[Given records — start]

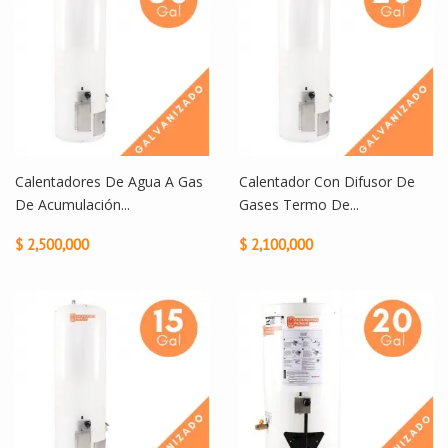
Calentadores De Agua A Gas
Calentador Con Difusor De
De Acumulación...
Gases Termo De...
$ 2,500,000
$ 2,100,000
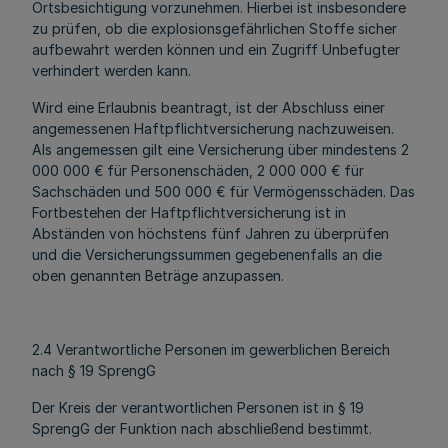
Ortsbesichtigung vorzunehmen. Hierbei ist insbesondere
zu prüfen, ob die explosionsgefährlichen Stoffe sicher
aufbewahrt werden können und ein Zugriff Unbefugter
verhindert werden kann.
Wird eine Erlaubnis beantragt, ist der Abschluss einer
angemessenen Haftpflichtversicherung nachzuweisen.
Als angemessen gilt eine Versicherung über mindestens 2
000 000 € für Personenschäden, 2 000 000 € für
Sachschäden und 500 000 € für Vermögensschäden. Das
Fortbestehen der Haftpflichtversicherung ist in
Abständen von höchstens fünf Jahren zu überprüfen
und die Versicherungssummen gegebenenfalls an die
oben genannten Beträge anzupassen.
2.4 Verantwortliche Personen im gewerblichen Bereich
nach § 19 SprengG
Der Kreis der verantwortlichen Personen ist in § 19
SprengG der Funktion nach abschließend bestimmt.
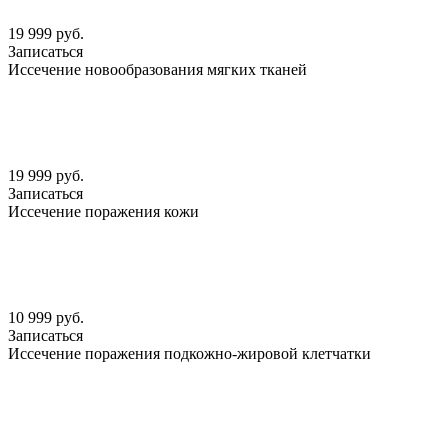
19 999 руб.
Записаться
Иссечение новообразования мягких тканей
19 999 руб.
Записаться
Иссечение поражения кожи
10 999 руб.
Записаться
Иссечение поражения подкожно-жировой клетчатки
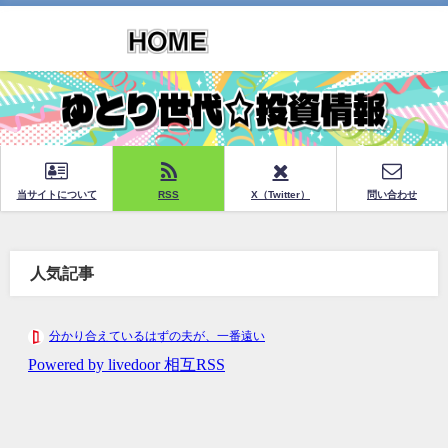
当サイトについて
RSS
X（Twitter）
問い合わせ
人気記事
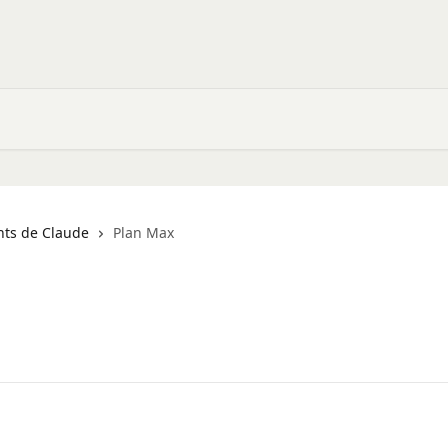
nts de Claude
Plan Max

[Given records — finish]

◆ Task brief
Render each line of text from the items above as a Markdown table with the columns Row and Line, numbering the rows and skipping blank lines. Leave the pictures out of the table.

◆ Result for this task
| Row | Line |
|---|---|
| 1 | Calentadores De Agua A Gas |
| 2 | Calentador Con Difusor De |
| 3 | De Acumulación... |
| 4 | Gases Termo De... |
| 5 | $ 2,500,000 |
| 6 | $ 2,100,000 |
| 7 | Ortsbesichtigung vorzunehmen. Hierbei ist insbesondere |
| 8 | zu prüfen, ob die explosionsgefährlichen Stoffe sicher |
| 9 | aufbewahrt werden können und ein Zugriff Unbefugter |
| 10 | verhindert werden kann. |
| 11 | Wird eine Erlaubnis beantragt, ist der Abschluss einer |
| 12 | angemessenen Haftpflichtversicherung nachzuweisen. |
| 13 | Als angemessen gilt eine Versicherung über mindestens 2 |
| 14 | 000 000 € für Personenschäden, 2 000 000 € für |
| 15 | Sachschäden und 500 000 € für Vermögensschäden. Das |
| 16 | Fortbestehen der Haftpflichtversicherung ist in |
| 17 | Abständen von höchstens fünf Jahren zu überprüfen |
| 18 | und die Versicherungssummen gegebenenfalls an die |
| 19 | oben genannten Beträge anzupassen. |
| 20 | 2.4 Verantwortliche Personen im gewerblichen Bereich |
| 21 | nach § 19 SprengG |
| 22 | Der Kreis der verantwortlichen Personen ist in § 19 |
| 23 | SprengG der Funktion nach abschließend bestimmt. |
| 24 | 19 999 руб. |
| 25 | Записаться |
| 26 | Иссечение новообразования мягких тканей |
| 27 | 19 999 руб. |
| 28 | Записаться |
| 29 | Иссечение поражения кожи |
| 30 | 10 999 руб. |
| 31 | Записаться |
| 32 | Иссечение поражения подкожно-жировой клетчатки |
| 33 | 当サイトについて |
| 34 | RSS |
| 35 | X（Twitter） |
| 36 | 問い合わせ |
| 37 | 人気記事 |
| 38 | nts de Claude |
| 39 | Plan Max |